By Dagmara Leszkowicz and Piotr Halawej
WARSAW (Reuters) - A Polish woman lay nearly upside down in labor for 75 days to save the lives of her two premature babies after the first of three fetuses growing inside her was born prematurely and died.
Joanna Krzysztonek eventually gave birth to baby girl Iga and boy Ignacy 1-1/2 months later on February 15 at a neo-natal clinic in the southwestern Polish town of Wroclaw and said the idea of lying in an awkward position for weeks on end hadn't bothered her.

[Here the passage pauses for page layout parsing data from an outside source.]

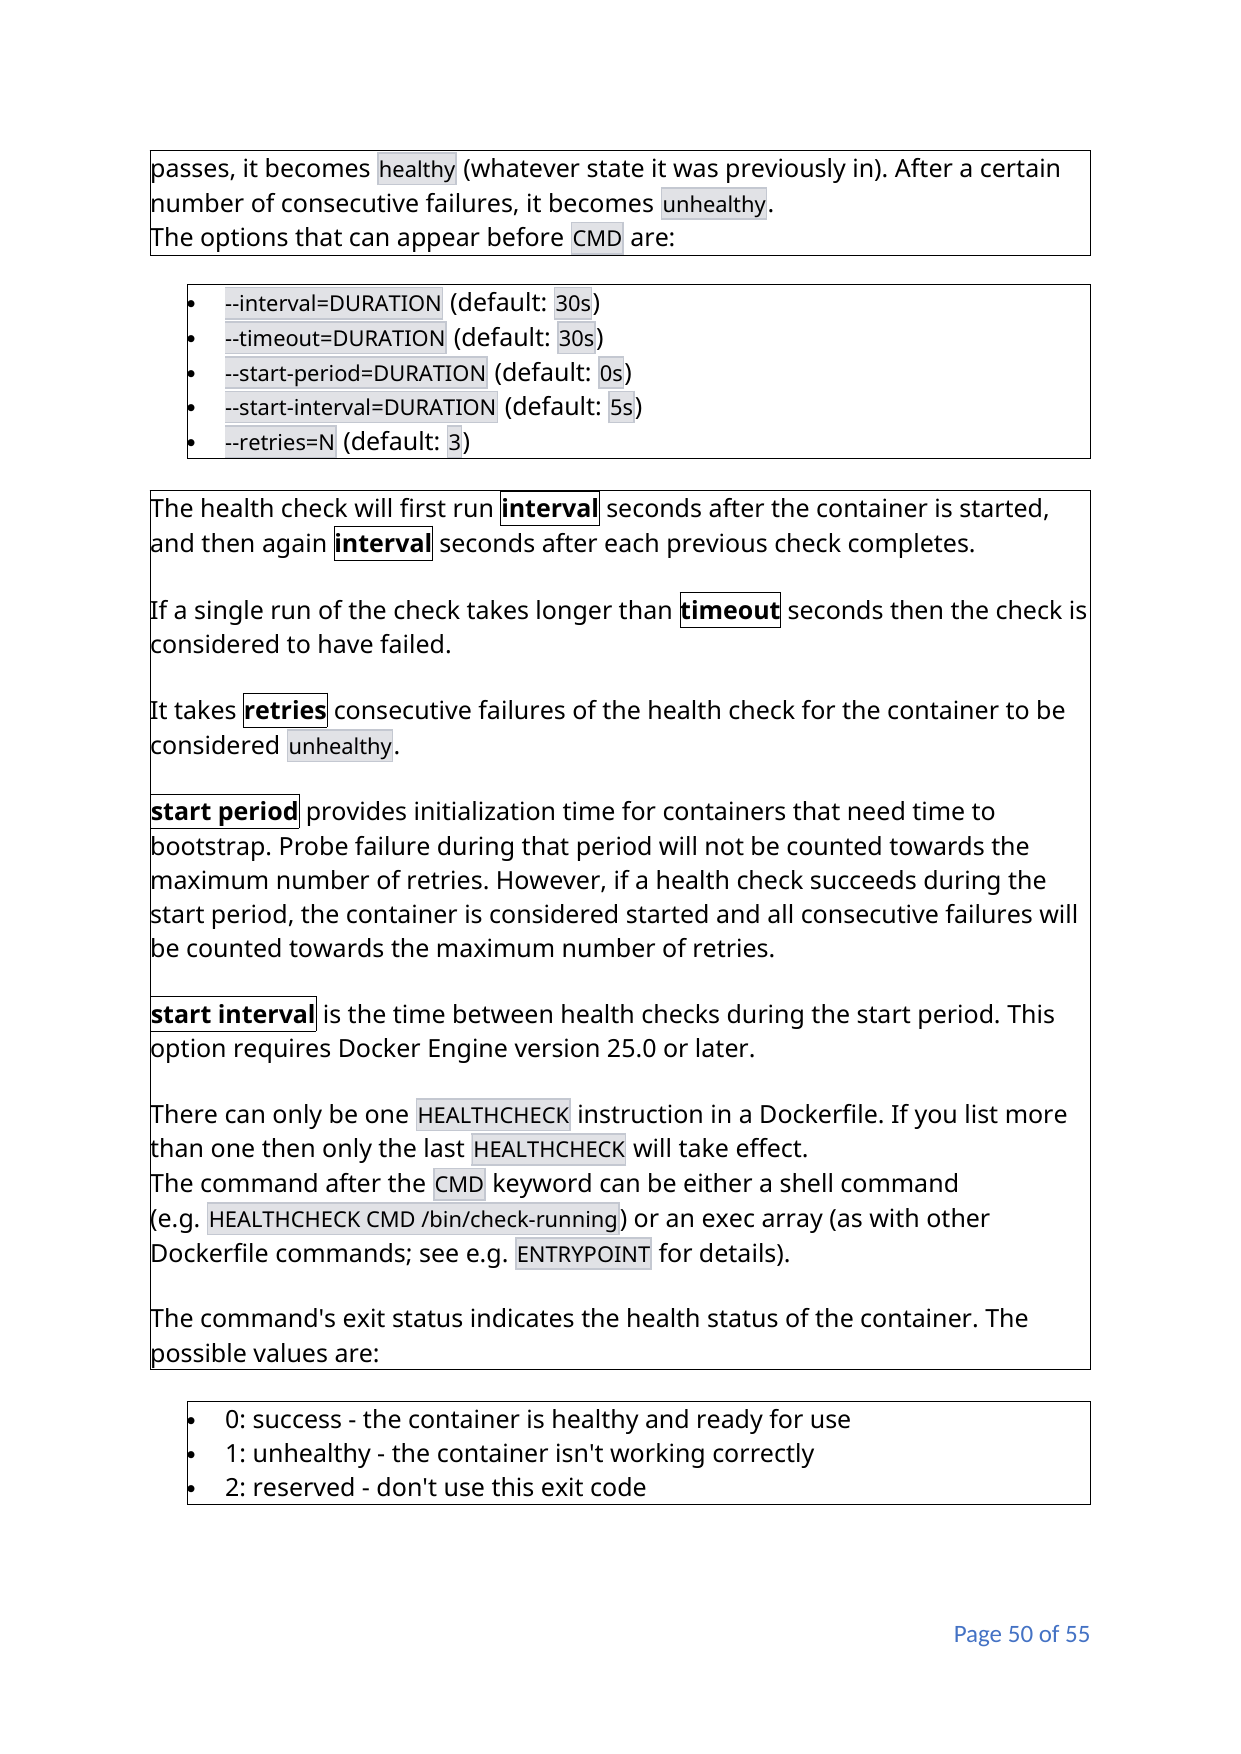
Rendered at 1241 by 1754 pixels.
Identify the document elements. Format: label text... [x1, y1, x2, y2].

text start interval is the time between health checks during the start period. This option requires Docker Engine version 25.0 or later. [151, 996, 1090, 1065]
list --timeout=DURATION (default: 30s) [188, 319, 1090, 354]
text start period provides initialization time for containers that need time to bootstrap. Probe failure during that period will not be counted towards the maximum number of retries. However, if a health check succeeds during the start period, the container is considered started and all consecutive failures will be counted towards the maximum number of retries. [151, 793, 1090, 965]
text The health check will first run interval seconds after the container is started, and then again interval seconds after each previous check completes. [151, 491, 1090, 561]
text The command after the CMD keyword can be either a shell command (e.g. HEALTHCHECK CMD /bin/check-running) or an exec array (as with other Dockerfile commands; see e.g. ENTRYPOINT for details). [151, 1166, 1090, 1270]
list --interval=DURATION (default: 30s) [188, 285, 1090, 319]
text It takes retries consecutive failures of the health check for the container to be considered unhealthy. [151, 692, 1090, 762]
text The command's exit status indicates the health status of the container. The possible values are: [151, 1301, 1090, 1369]
list --retries=N (default: 3) [188, 423, 1090, 458]
list 1: unhealthy - the container isn't working correctly [188, 1435, 1090, 1469]
list 2: reserved - don't use this exit code [188, 1469, 1090, 1504]
list --start-interval=DURATION (default: 5s) [188, 388, 1090, 423]
list --start-period=DURATION (default: 0s) [188, 354, 1090, 388]
text If a single run of the check takes longer than timeout seconds then the check is considered to have failed. [151, 591, 1090, 661]
text The options that can appear before CMD are: [151, 219, 1090, 255]
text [151, 151, 1090, 219]
list 0: success - the container is healthy and ready for use [188, 1402, 1090, 1435]
text There can only be one HEALTHCHECK instruction in a Dockerfile. If you list more than one then only the last HEALTHCHECK will take effect. [151, 1096, 1090, 1166]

"I sighed with relief that there was a chance to keep the pregnancy and to give the babies a chance to be born successfully," she told Reuters.
The head of the Wroclaw obstetrics and neo-natal clinic where Krzysztonek gave birth, Mariusz Zimmer, said doctors managed to ease Krzysztonek's contractions, but considered her to be in labor from the birth of the first child.

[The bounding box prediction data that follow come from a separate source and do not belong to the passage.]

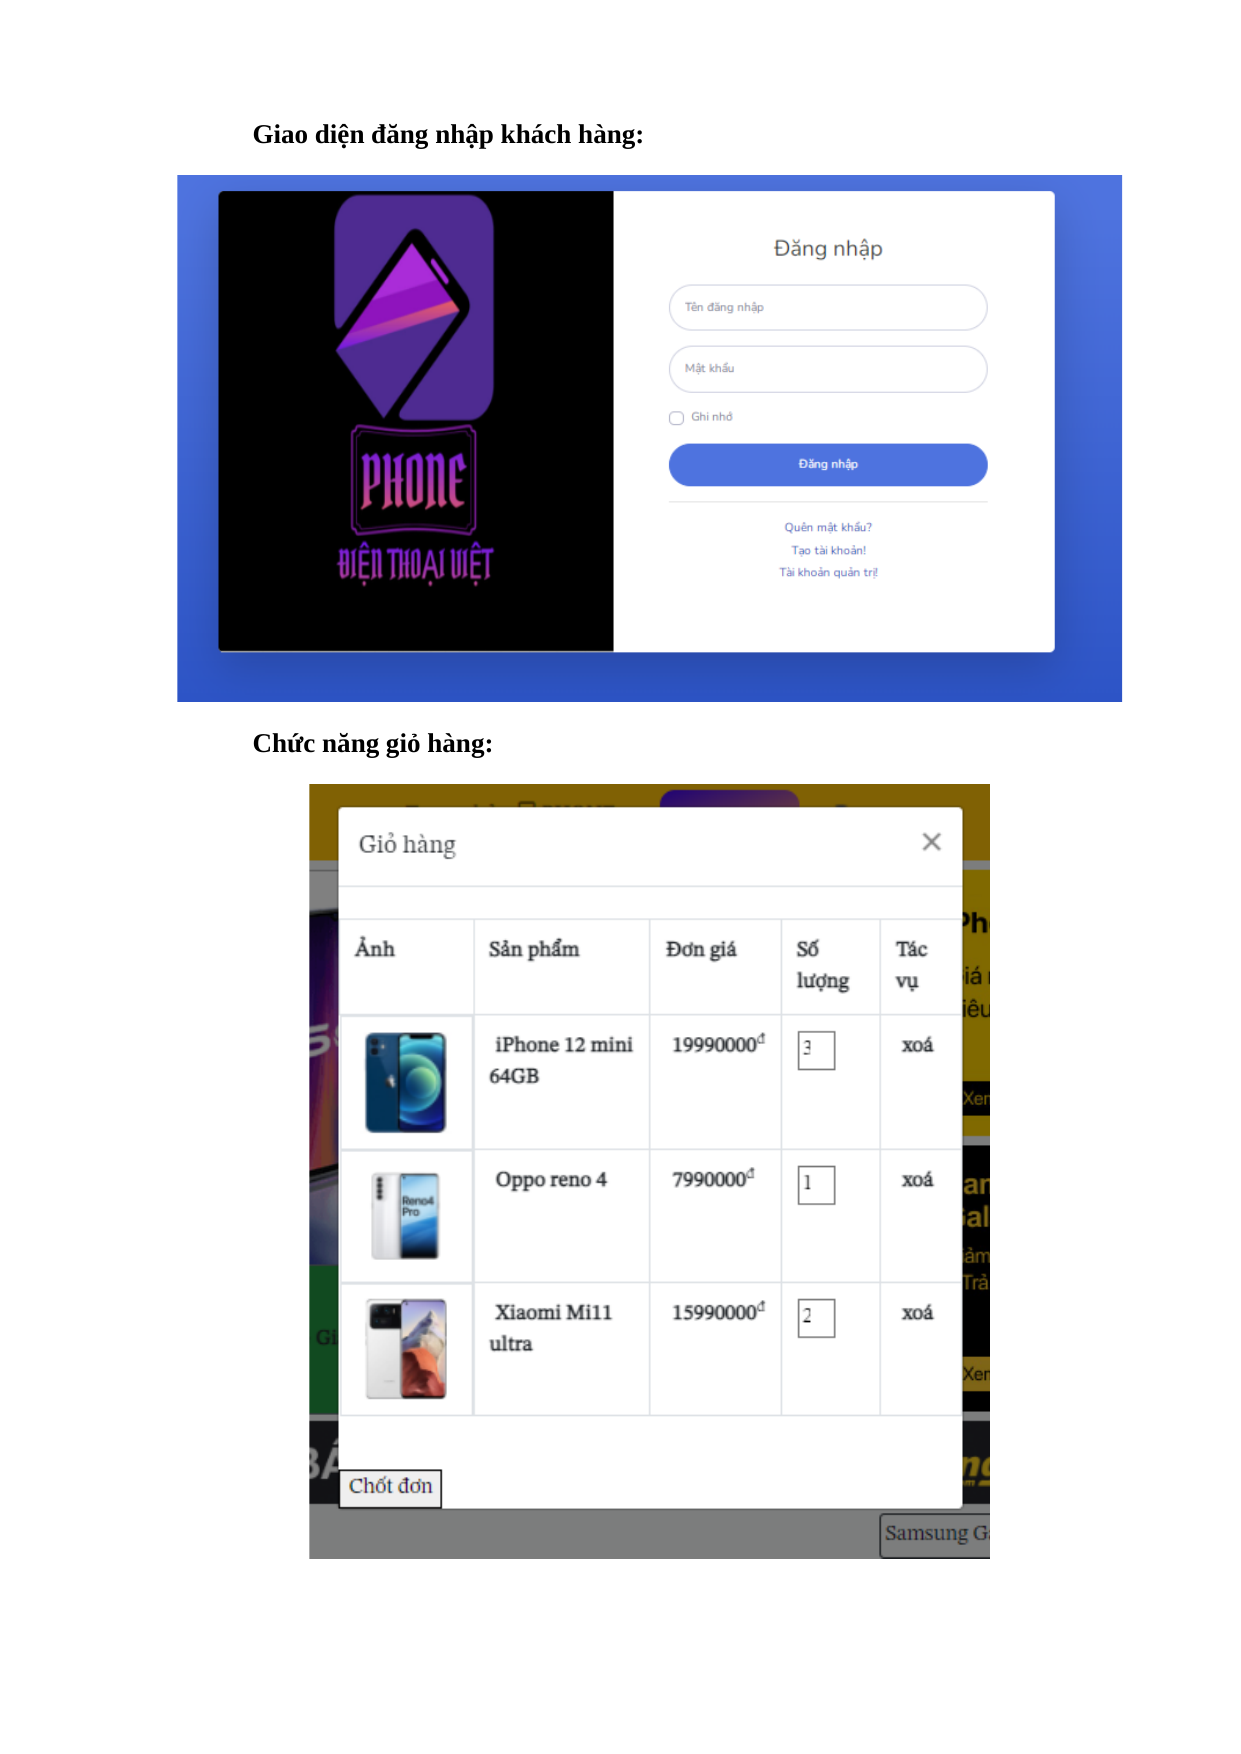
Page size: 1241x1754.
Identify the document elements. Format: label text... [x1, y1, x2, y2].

text Chức năng giỏ hàng: [177, 727, 1122, 758]
picture [309, 784, 990, 1559]
picture [177, 175, 1123, 702]
text Giao diện đăng nhập khách hàng: [177, 118, 1122, 149]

"This procedure - I mean giving birth - has a beginning and an ending. If the first baby was born that means the birth had started," Zimmer said.

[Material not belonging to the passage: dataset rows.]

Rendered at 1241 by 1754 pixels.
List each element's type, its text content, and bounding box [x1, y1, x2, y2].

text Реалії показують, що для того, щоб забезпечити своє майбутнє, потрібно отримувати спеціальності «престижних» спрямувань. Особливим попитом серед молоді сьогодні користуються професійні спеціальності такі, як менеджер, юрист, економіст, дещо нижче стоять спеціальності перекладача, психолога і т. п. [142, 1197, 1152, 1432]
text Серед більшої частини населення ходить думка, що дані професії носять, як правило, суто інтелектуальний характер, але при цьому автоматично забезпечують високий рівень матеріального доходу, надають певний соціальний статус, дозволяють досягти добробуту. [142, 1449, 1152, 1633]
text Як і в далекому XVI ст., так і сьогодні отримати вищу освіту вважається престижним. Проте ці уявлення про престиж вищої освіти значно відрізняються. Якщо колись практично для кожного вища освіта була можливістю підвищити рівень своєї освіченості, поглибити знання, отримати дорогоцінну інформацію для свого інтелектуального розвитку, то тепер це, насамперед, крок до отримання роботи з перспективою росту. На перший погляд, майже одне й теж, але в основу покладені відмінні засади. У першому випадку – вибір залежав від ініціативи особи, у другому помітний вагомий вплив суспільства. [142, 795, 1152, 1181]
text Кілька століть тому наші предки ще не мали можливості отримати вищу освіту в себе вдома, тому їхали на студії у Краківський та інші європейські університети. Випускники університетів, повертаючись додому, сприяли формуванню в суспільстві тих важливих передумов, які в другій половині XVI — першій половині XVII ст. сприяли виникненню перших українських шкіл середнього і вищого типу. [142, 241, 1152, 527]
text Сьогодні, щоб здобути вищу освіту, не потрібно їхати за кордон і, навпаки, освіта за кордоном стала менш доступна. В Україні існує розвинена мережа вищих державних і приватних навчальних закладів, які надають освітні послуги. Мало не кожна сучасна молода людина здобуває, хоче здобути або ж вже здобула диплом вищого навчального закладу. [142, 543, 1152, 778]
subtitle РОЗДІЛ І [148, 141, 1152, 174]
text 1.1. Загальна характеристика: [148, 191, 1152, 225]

Human childbirth typically lasts between 8 and 12 hours, while a full-term pregnancy generally lasts around 40 weeks. With help from her awkward positioning and medical attention, Iga and Ignacy's term inside their mother was 32 weeks.
Iga and Ignacy remain in special incubators, but were expected to leave the hospital soon.
Their mum had problems with maintaining her balance after leaving her unusual hospital bed, but now visits and holds her babies every day.